La Ccam V2 pose deux types de problèmes. Tout d’abord, les médecins spécialistes ou généralistes doivent impérativement adapter leur logiciel à la nouvelle version du système Sesam-Vitale (version 1.40) pour pouvoir éditer des factures électroniques d’actes techniques codés et tarifés en Ccam. Mais, compte tenu des délais nécessaires aux éditeurs de logiciels pour diffuser les mises à jour 1.40, un certain nombre de praticiens exerçant en cabinet se sont trouvés dans l’incapacité de basculer à la Ccam V2 avant la date butoir initialement fixée au 31 décembre (« le Quotidien » du 19 septembre). D’où le report de la date limite au 1er avril 2006 pour les médecins de ville et au 1er juillet pour les centres de santé (2).
La Caisse nationale d’assurance-maladie (Cnam) a souligné qu’à la fin de l’année 2005 «près de 75% des médecins spécialistes les plus concernés par l’utilisation de cette nouvelle nomenclature (radiologues, cardiologues, ORL, pneumologues...) utilisaient un logiciel Sesam-Vitale 1.40 pour coder l’ensemble de leurs actes techniques en Ccam». La Cnam arrive au taux de 75 % «essentiellement sur quatre spécialités et parmi ceux qui ont télétransmis au moins une fois», nuance le Dr Yves Decalf, de l’Umespe-Csmf.
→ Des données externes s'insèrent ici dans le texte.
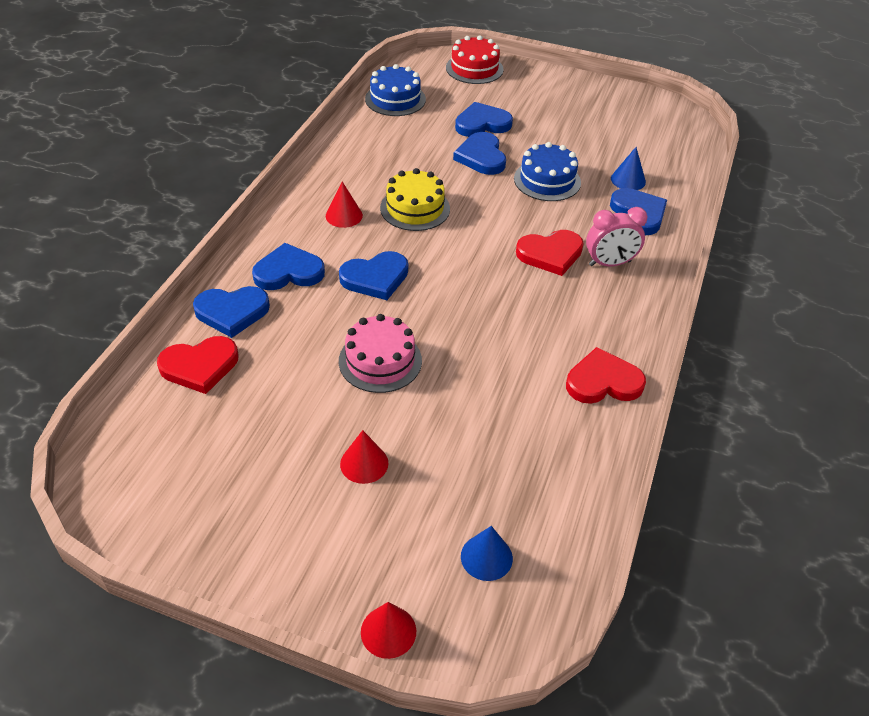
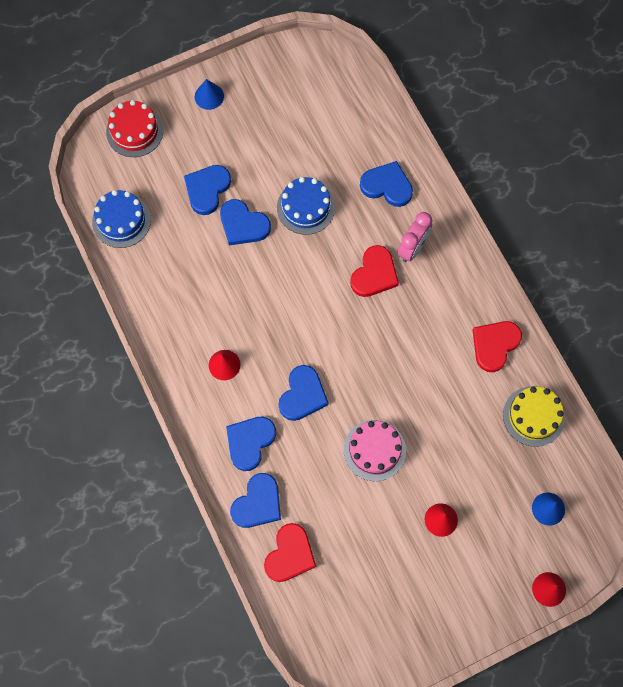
camera: 45 degrees left, 25 degrees up
yellow cake [380,168,450,231] -> yellow cake moved to [503,386,565,447]
blue cone [611,147,646,190] -> blue cone moved to [195,79,224,110]

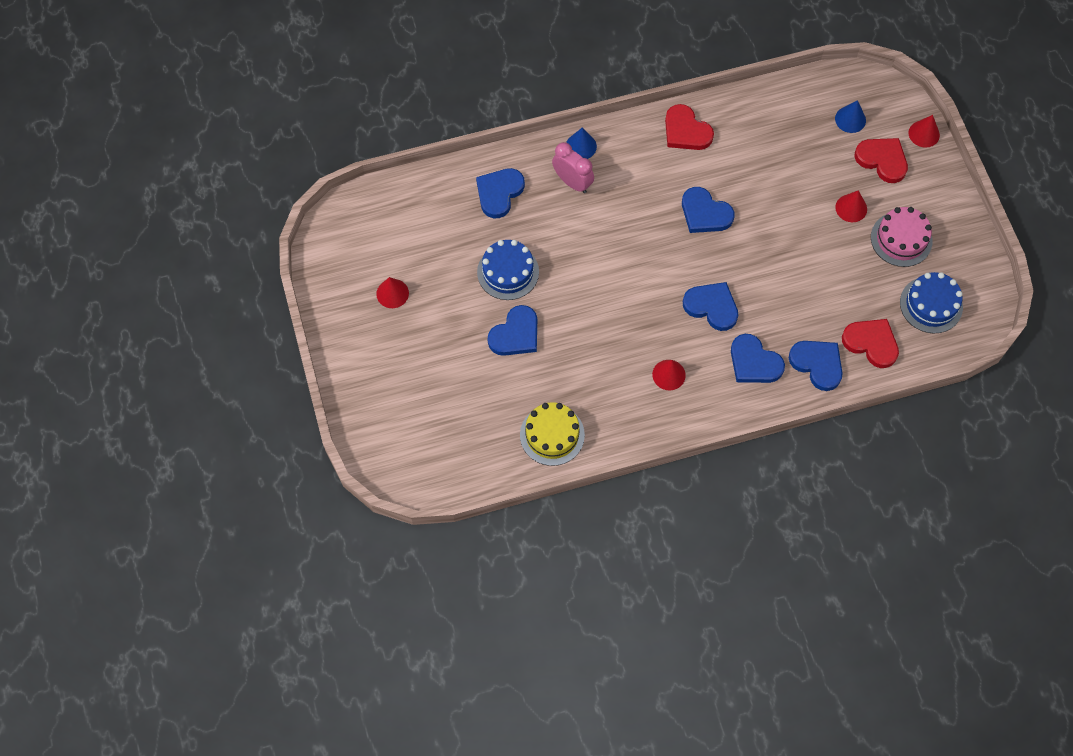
camera: 80 degrees left, 5 degrees down
blue cake [92,190,151,248] -> blue cake moved to [900,272,963,333]
red cake [106,100,163,157] -> none
blue heart [184,165,231,215] -> blue heart moved to [682,187,735,233]
blue cone [195,79,224,110] -> blue cone moved to [566,128,597,159]
pink cake [344,420,406,481] -> pink cake moved to [871,207,932,267]
red heart [350,245,399,297] -> red heart moved to [855,138,908,183]
yellow cake [503,386,565,447] -> yellow cake moved to [520,402,585,466]
none -> red cone [376,277,409,308]

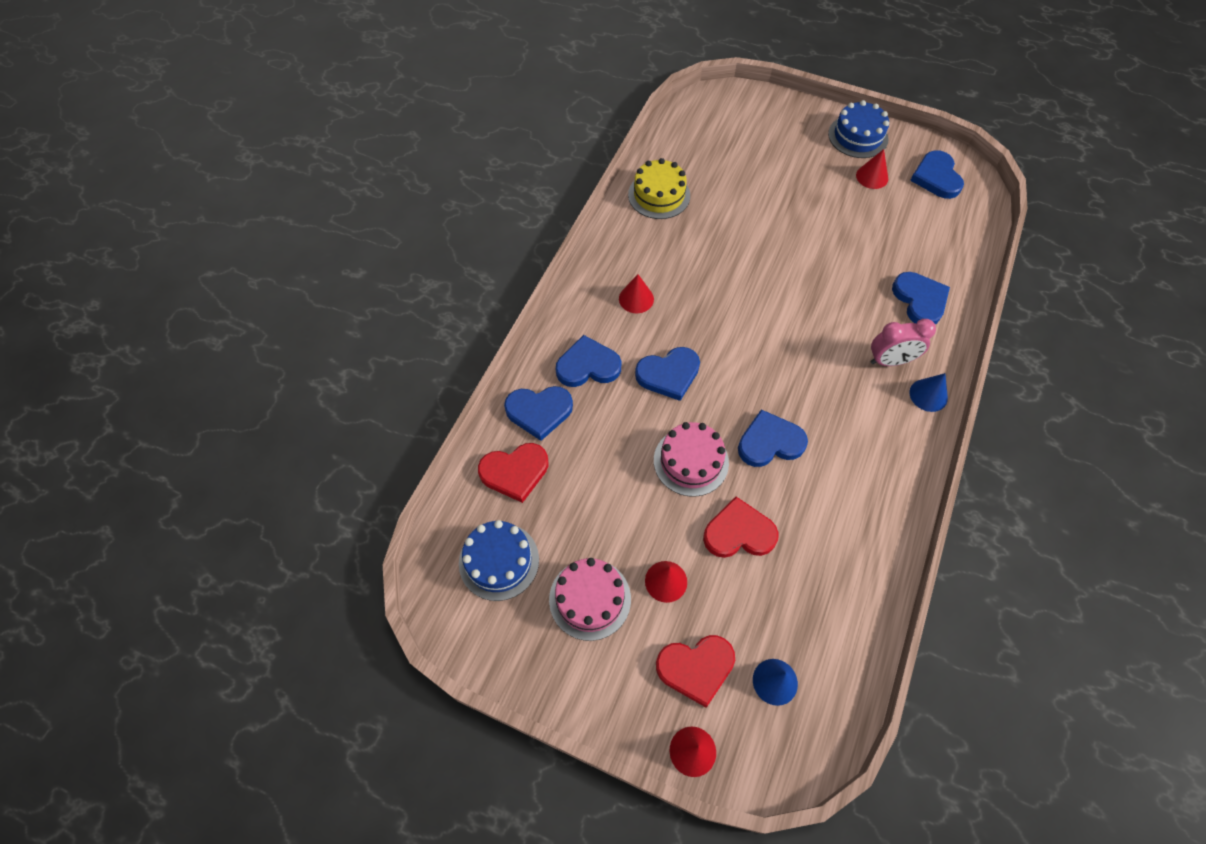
camera: 130 degrees right, 5 degrees down
blue cake [477,240,539,300] -> blue cake moved to [828,100,889,158]
blue heart [488,305,537,356] -> blue heart moved to [910,150,964,199]
red heart [665,104,714,150] -> red heart moved to [703,497,779,558]
none -> pink cake [654,422,729,497]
Or, sur l’ensemble de l’année 2005, environ 40 % des spécialistes libéraux en moyenne n’ont transmis aucune FSE, selon les statistiques du GIE Sesam-Vitale.
« Bug » sur le tiers payant hors parcours de soins.
Par ailleurs, dans certains cas, la Ccam V2 complique la vie des spécialistes, même s’ils ont déjà « migré » vers un logiciel agréé 1.40. «Certains actes dermatologiques ne sont pas codables en Ccam V2 car ils sont considérés comme des actes chirurgicaux [et donc non réalisables en cabinet, ndlr]. Il faut que cela change!», déclare le Dr Decalf.
Enfin, depuis le 1er janvier, l’assurance-maladie elle-même recommande un retour à la «facturation sur feuille de soins papier, et non en FSE», en cas de tiers payant pour un patient hors parcours de soins. Dans une notice mise en ligne sur www.ameli.fr, la Cnam explique que, « en effet, hors parcours de soins, le logiciel ne calcule pas correctement la part restant à la charge de l’assuré ». La baisse du remboursement de 10 % (plafonnée à 2,50 euros) hors parcours n’étant «pas déduite par le logiciel», le remboursement de l’acte au médecin qui a pratiqué la dispense d’avance de frais «est alors supérieur au remboursement dû par la caisse. Cette situation provoque un rejet de la FSE». «C’est à nous, médecins, qu’ils font supporter leur incurie de gestion!», ironise le Dr Claude Bronner, président du nouveau syndicat Espace généraliste. Il relève aussi que le nom du médecin traitant ne peut être télétransmis et que «les FSE contiennent donc moins d’informations que les feuilles de soins papier».
Ces divers bugs informatiques ne manquent pas d’irriter MG-France, où le Dr Gilles Urbejtel dénonce «l’instabilité du système qui n’incite pas les médecins à évoluer».
Pour l’instant, la Cnam n’observe «aucun embouteillage» de FSP dans les caisses. A la Cpam de Paris, première caisse en flux de remboursement, Marie-Renée Babel «n’est pas inquiète». La directrice générale de la Cpam de Paris ne constate à ce jour «aucun afflux particulier de demandes de remboursement sur du papier» et note tout au plus «un certain nombre de rejets de FSE dus aux contrôles plus serrés du système d’information». En attendant, la caisse s’apprête quand même à faire «un peu plus d’information de proximité» auprès des médecins afin d’accompagner leur «phase d’apprentissage» du parcours de soins et de la Ccam.
(1) L’Umespe fait référence notamment à la majoration de 1 euro des consultations spécialisées en parcours de soins coordonnés (prévue par la convention) et la création d’un secteur optionnel.
(2) Les cliniques privées spécialisées en médecine-chirurgie-obstétrique sont censées avoir totalement basculé au 16 septembre 2005, tandis que les cliniques psychiatriques, les cliniques SSR (soins de suite et de rééducation), les hôpitaux et les établissements privés ex-dotation globale doivent avoir fait de même au 1er janvier 2006.